Bill excelled in his Freshman year at the University, holding down a 3.8 GPA, a starting spot on the team, even an internship with the prestigious Metropolis Branch of S.T.A.R Labs, an honor rarely extended to first year students. That's when it all came apart.  Late one night, while finishing up some research in S.T.A.R.'s Humanoid Curiosity Ward, he heard a loud crash from an adjoining room. Rushing in to see what had caused the commotion, Bill was attacked from behind, and knocked unconscious. When he awoke, he was in a private room at Metropolis General, surrounded by doctors. The chief resident explained that he was under examination because he had been bitten by a radioactive loser, who had escaped from his restraints in the H.C.W.

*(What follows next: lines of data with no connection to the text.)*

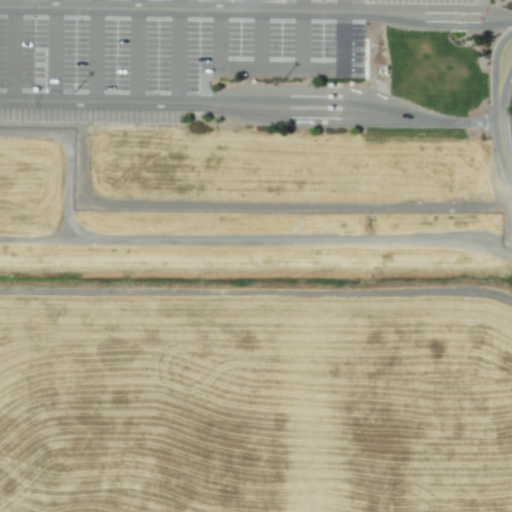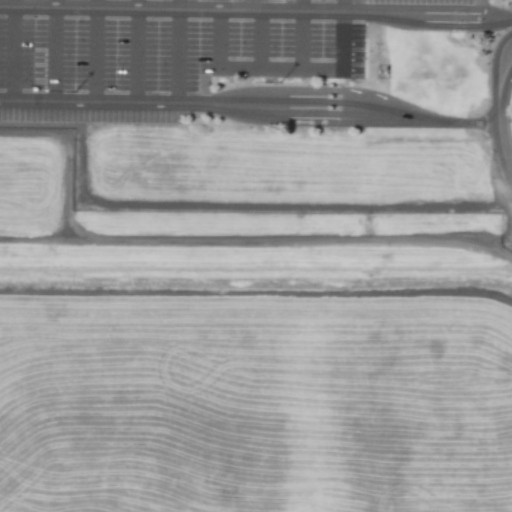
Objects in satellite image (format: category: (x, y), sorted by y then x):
road: (58, 2)
road: (101, 2)
road: (137, 2)
road: (178, 2)
road: (304, 3)
road: (25, 4)
road: (344, 4)
road: (189, 5)
road: (17, 6)
road: (43, 8)
road: (197, 11)
road: (370, 14)
road: (452, 16)
road: (508, 18)
road: (219, 38)
road: (261, 39)
road: (305, 39)
road: (342, 40)
parking lot: (105, 43)
parking lot: (177, 54)
road: (13, 56)
road: (53, 56)
road: (94, 56)
road: (138, 57)
road: (178, 58)
road: (281, 65)
road: (493, 68)
road: (503, 89)
road: (94, 104)
road: (193, 105)
road: (285, 106)
road: (399, 115)
road: (467, 124)
road: (501, 149)
road: (508, 163)
road: (506, 237)
road: (236, 239)
road: (485, 239)
airport: (256, 256)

When Bill was released from the hospital, he felt different. His confidence shaken, he began, for the first time in his young life, to falter. He began to oversleep, missing classes, and shifts at the Lab. In his first game back, he fumbled twice, then was sidelined with a back injury after tripping over his own untied shoelace. His grades slipped, he lost his interneship with S.T.A.R., and , perhaps worst of all, his girlfriend dumped him and ran off with her agent.  It was during this time that Bill first experimented with alcohol, a since almost constant companion.

Unable to cope with the recent changes in his life, Bill sought the help of a doctor with whom he'd worked at S.T.A.R. After a battery of tests, it was determined that the radioactive loser bite had infected Bill with negative energy, which manifested itself in the series of bad moves and hard knocks he had suffered.  Months of intensive therapy followed, and in time, Bill learned to externalize the "Loser Energy" within him, allowing him to direct it at others, instead of himself. He found, with practice, he could will bad luck upon others.

Soon, with his confidence restored, Bill left S.T.A.R. Labs. On his own, unable to return to the wreck of his former life, he decided to start anew, using his "Loser Power" for good. Taking the name Loser Lad, Bill applied, and, with a little un-characteristic good luck, was accepted for a spot in the budding LMB Academy. He worked hard, and eventually became one of the first Academy students granted full membership in the LMB.

POWERS: Loser Lad harnesses the residual Loser Energy in his system to create self doubt, lack of motivation, and bad luck in others. The Loser Power can be focused on a single opponent, causing extreme uncoordination, lack of confidence, absent mindedness and misfortune. It can be spread to affect many opponents, causing general confusion. The full extent of this power is yet unknown.  Harnessing the Loser Power requires great concentration. When Loser Lad is distracted, he has been known to "leak" Loser radiation, affecting his allies and teammates, generally resulting in drunken mayhem.